Trump’s defenders claim that all this is part of his “art of the deal” – to break the counterparties in the face so strongly that they are demolished from balance and everything, but does not pray for a deal. But the reality is that Trump is intensifying in these deals, as companies simply reproduce existing and pre-planned Capex costs in Gauzy, title “New Investments” in the United States, such as the GLITZ veneer and the more Flowing Edges and the Electronic Factory Factory. Meanwhile, foreign leaders and companies offer discounts with a little real benefit to the United States as they compete to avoid tariffs by redirecting supplies chains through neutral countries, brazenly and openly refuting Trump while paying lip services to their whims. That is why 90% of the CEO of our CEO of Yale Caucus said Trump’s tariffs abandon the US in the United States
These executives, like all others, look at sufficient data, indicating the widespread chaos created by Trump’s tariff intrigues. Not only did tariff intrigue not only helped reduce about $ 7 trillion from the stock exchange after taking office – enough to finance the government for the whole year – but the costs are also felt in the real economy. It is far from returning production and jobs in the US, Trump kills US production, hurts US workers and raising the entire US economy with it. Inflation expectations jumped to 32-year-old maxima; Consumer confidence has been immersed by 25% in both Michigan University studies and Conference Council surveys, as consumer expenses have dropped most in five years; The confidence of the small business NFIB has immersed by 50%; The labor market is deteriorating as the number of new abbreviations has been fired in the last three months; Capital expenditures and investments are submerging; And GDP growth projections dropped by 1%, a rotating head turning economic wealth, as Trump’s initial euphoria for tax reduction and deregulation became Frankenstein’s monster for all tariffs all the time.

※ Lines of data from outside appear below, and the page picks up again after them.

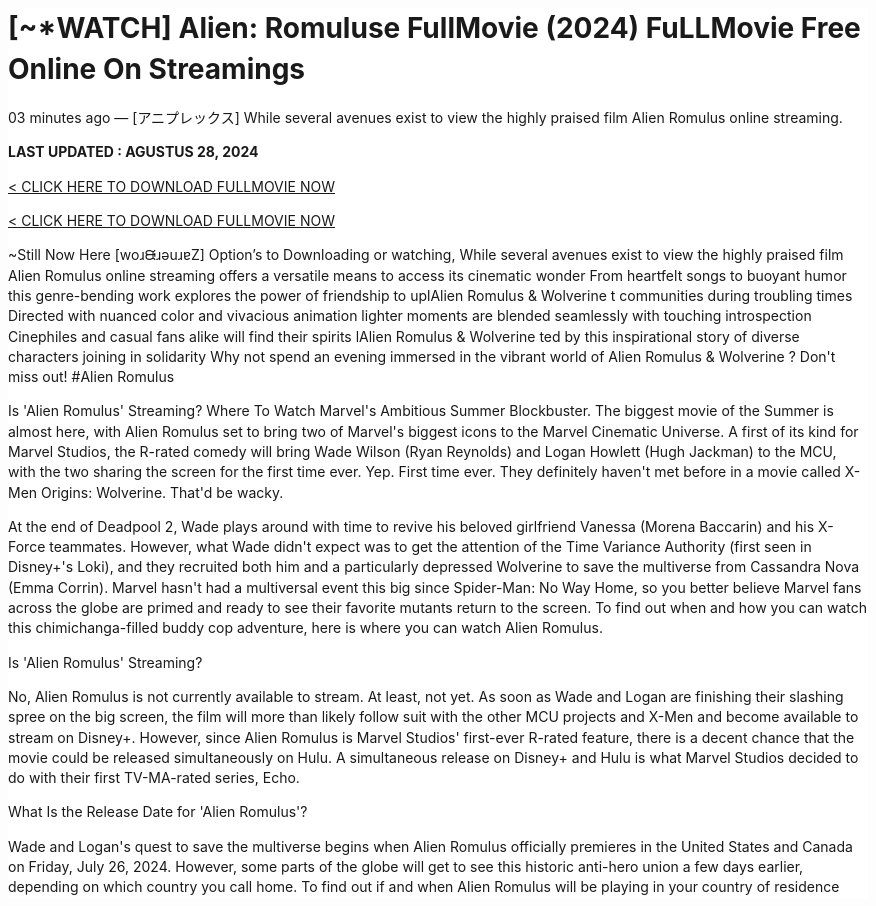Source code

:# [~*WATCH] Alien: Romuluse FullMovie (2024) FuLLMovie Free Online On Streamings
03 minutes ago — [アニプレックス] While several avenues exist to view the highly praised film Alien Romulus online streaming.

**LAST UPDATED : AGUSTUS 28, 2024**

<a href="https://filmhubtv.com/en/movie/945961/alien-romulus?is" rel="nofollow">< CLICK HERE TO DOWNLOAD FULLMOVIE NOW </a>

<a href="https://filmhubtv.com/en/movie/945961/alien-romulus?is" rel="nofollow">< CLICK HERE TO DOWNLOAD FULLMOVIE NOW </a>

~Still Now Here [woɹᙠɹǝuɹɐZ] Option’s to Downloading or watching, While several avenues exist to view the highly praised film Alien Romulus online streaming offers a versatile means to access its cinematic wonder From heartfelt songs to buoyant humor this genre-bending work explores the power of friendship to uplAlien Romulus & Wolverine t communities during troubling times Directed with nuanced color and vivacious animation lighter moments are blended seamlessly with touching introspection Cinephiles and casual fans alike will find their spirits lAlien Romulus & Wolverine ted by this inspirational story of diverse characters joining in solidarity Why not spend an evening immersed in the vibrant world of Alien Romulus & Wolverine ? Don't miss out! #Alien Romulus

Is 'Alien Romulus' Streaming? Where To Watch Marvel's Ambitious Summer Blockbuster. The biggest movie of the Summer is almost here, with Alien Romulus set to bring two of Marvel's biggest icons to the Marvel Cinematic Universe. A first of its kind for Marvel Studios, the R-rated comedy will bring Wade Wilson (Ryan Reynolds) and Logan Howlett (Hugh Jackman) to the MCU, with the two sharing the screen for the first time ever. Yep. First time ever. They definitely haven't met before in a movie called X-Men Origins: Wolverine. That'd be wacky.

At the end of Deadpool 2, Wade plays around with time to revive his beloved girlfriend Vanessa (Morena Baccarin) and his X-Force teammates. However, what Wade didn't expect was to get the attention of the Time Variance Authority (first seen in Disney+'s Loki), and they recruited both him and a particularly depressed Wolverine to save the multiverse from Cassandra Nova (Emma Corrin). Marvel hasn't had a multiversal event this big since Spider-Man: No Way Home, so you better believe Marvel fans across the globe are primed and ready to see their favorite mutants return to the screen. To find out when and how you can watch this chimichanga-filled buddy cop adventure, here is where you can watch Alien Romulus.

Is 'Alien Romulus' Streaming?

No, Alien Romulus is not currently available to stream. At least, not yet. As soon as Wade and Logan are finishing their slashing spree on the big screen, the film will more than likely follow suit with the other MCU projects and X-Men and become available to stream on Disney+. However, since Alien Romulus is Marvel Studios' first-ever R-rated feature, there is a decent chance that the movie could be released simultaneously on Hulu. A simultaneous release on Disney+ and Hulu is what Marvel Studios decided to do with their first TV-MA-rated series, Echo.

What Is the Release Date for 'Alien Romulus'?

Wade and Logan's quest to save the multiverse begins when Alien Romulus officially premieres in the United States and Canada on Friday, July 26, 2024. However, some parts of the globe will get to see this historic anti-hero union a few days earlier, depending on which country you call home. To find out if and when Alien Romulus will be playing in your country of residence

Of course, many business leaders wonder what motivates Trump’s destructive tariff intrigues. On the one hand, Trump is obsessed with at least 80 years; And he, long, reducing the balance of trade in the US, as if still managing the Trump organization, which tries to sell more than he buys each year. But the pure, avoiding, deliberate chaos of Trump’s tariff introduction and his desire to ignore significant reductions in the stock markets suggest that there may be other explanatory factors. Some CEOs have suggested that Trump may try to cause a recession at the beginning of his term to “clear the deck” well before the intermediate election-macar that implies a larger long-term strategic facility than it is usually connected to Trump. It is more likely that Trump may not have a plan and just do things on the go, with arbitrary megalomaniac impulses unlimited by yes.
In Trump’s intrigues, psychoanalysts can find a strong resemblance to what Sigmund Freud called the “death” pathology of entrepreneurs, or what psychiatrists call the self-destructive pulse to be aki to a child on the beach who builds a beautiful castle and kicks it.
Forty -two years ago, Abraham a castle, a scientist to manage the psychoanalyst at the Harvard Business School, announces that many times such entrepreneurial leaders as Trump and Musk are guided by the ultimately destructive megalomania, rooted in bad relations with a parent who has distinguished them, but is no longer about. Zaleznik said: “In their climb to the top, they have certain fantasies related to the creation of a new world. There is a demand for restitution – to rework the world, to rework their childhood, to adjust with a parent. They are very similarities.
Trump’s “Liberation Day” has become a nightmare for American business. The real liberation that the US economy needs is a more implicit, strategic approach to tariffs, released from the idiosyncratic whims of Trump.
Jeffrey Sonenfeld is a professor of Leicester’s crown in the practice of management and president and founder of the Yale Institute for CEO. Stephen Tian is the director of research at the Institute for Executive Management in Yale. Stephen Henricks is a senior research associate at the Institute of Executive Director of Yale and a former consultant at McKinsey & Co.